A State plan for aid and services to needy families with children must—
(31) provide that, in making the determination for any month under paragraph (7), the State agency shall take into consideration so much of the income of the dependent child's stepparent living in the same home as such child as exceeds the sum of (A) the first $75 of the total of such stepparent’s earned income for such month (or such lesser amount as the Secretary may prescribe in the case of an individual not engaged in fulltime employment or not employed throughout the month), (B) the State's standard of need under such plan for a family of the same composition as the stepparent and those other individuals living in the same household as the dependent child and claimed by such stepparent as dependents for purposes of determining his Federal personal income tax liability but whose needs are not taken into account in making the determination under paragraph (7), (C) amounts paid by the stepparent to individuals not living in such household and claimed by him as dependents for purposes of determining his Federal personal income tax liability, and (D) payments by such stepparent of alimony or child support with respect to individuals not living in such household.

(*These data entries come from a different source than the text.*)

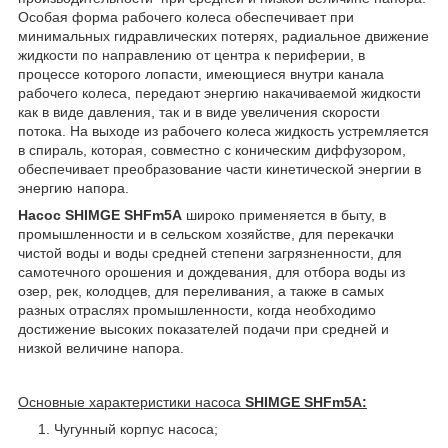
Особая форма рабочего колеса обеспечивает при
минимальных гидравлических потерях, радиальное движение
жидкости по направлению от центра к периферии, в
процессе которого лопасти, имеющиеся внутри канала
рабочего колеса, передают энергию накачиваемой жидкости
как в виде давления, так и в виде увеличения скорости
потока. На выходе из рабочего колеса жидкость устремляется
в спираль, которая, совместно с коническим диффузором,
обеспечивает преобразование части кинетической энергии в
энергию напора.
Насос SHIMGE SHFm5A
широко применяется в быту, в
промышленности и в сельском хозяйстве, для перекачки
чистой воды и воды средней степени загрязненности, для
самотечного орошения и дождевания, для отбора воды из
озер, рек, колодцев, для переливания, а также в самых
разных отраслях промышленности, когда необходимо
достижение высоких показателей подачи при средней и
низкой величине напора.
Основные характеристики насоса
SHIMGE SHFm5A:
Чугунный корпус насоса;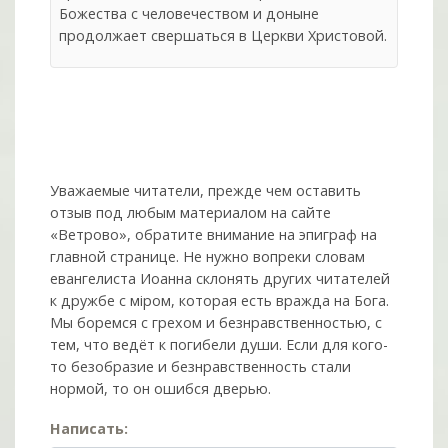
Божества с человечеством и доныне
продолжает свершаться в Церкви Христовой.
Уважаемые читатели, прежде чем оставить
отзыв под любым материалом на сайте
«Ветрово», обратите внимание на эпиграф на
главной странице. Не нужно вопреки словам
евангелиста Иоанна склонять других читателей
к дружбе с мiром, которая есть вражда на Бога.
Мы боремся с грехом и без­нрав­ствен­ностью, с
тем, что ведёт к погибели души. Если для кого-
то безобразие и безнравственность стали
нормой, то он ошибся дверью.
Написать: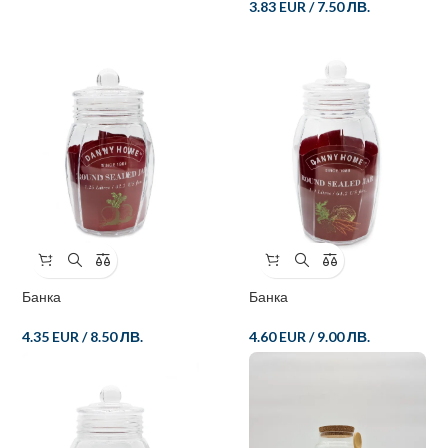
3.83 EUR
/
7.50 ЛВ.
Банка
Банка
4.35 EUR
/
8.50 ЛВ.
4.60 EUR
/
9.00 ЛВ.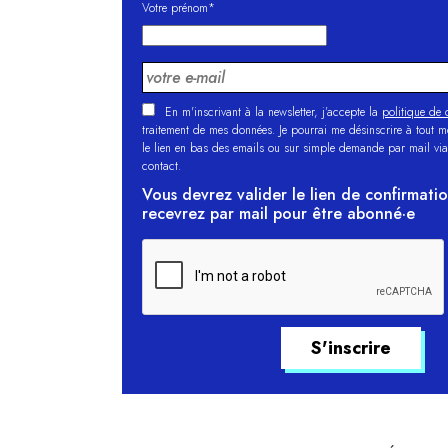
Votre prénom*
En m'inscrivant à la newsletter, j’accepte la
politique de c
traitement de mes données. Je pourrai me désinscrire à tout 
le lien en bas des emails ou sur simple demande par mail via
contact.
Vous devrez valider le lien de confirmati
recevrez par mail pour être abonné·e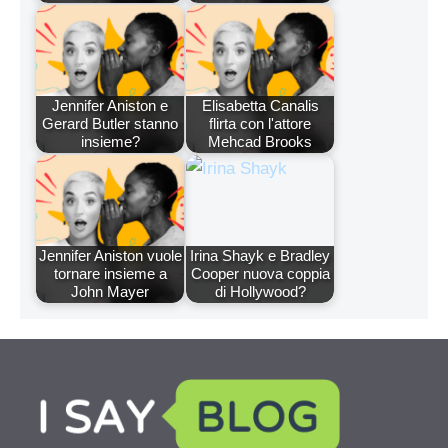
Jennifer Aniston e
Elisabetta Canalis
Gerard Butler stanno
flirta con l'attore
insieme?
Mehcad Brooks
Jennifer Aniston vuole
Irina Shayk e Bradley
tornare insieme a
Cooper nuova coppia
John Mayer
di Hollywood?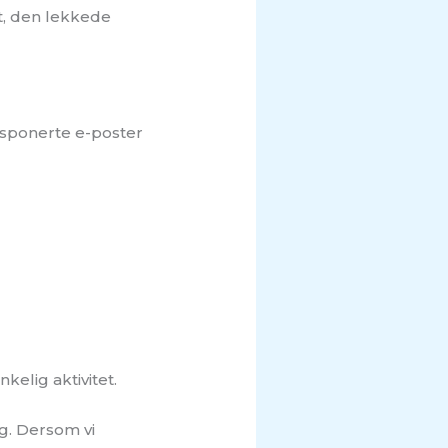
t, den lekkede
Eksponerte e-poster
kelig aktivitet.
ig. Dersom vi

. 45 CFR 206.10(a)(l)(vii) provides:

For AFDC only, in order for the family to be eligible, an application with respect to a dependent child must include, if living in the same household and otherwise eligible for assistance: (A) Any natural or adoptive parent, or stepparent (in the case of States with laws of general applicability); and (B) Any blood-related or adoptive brother or sister.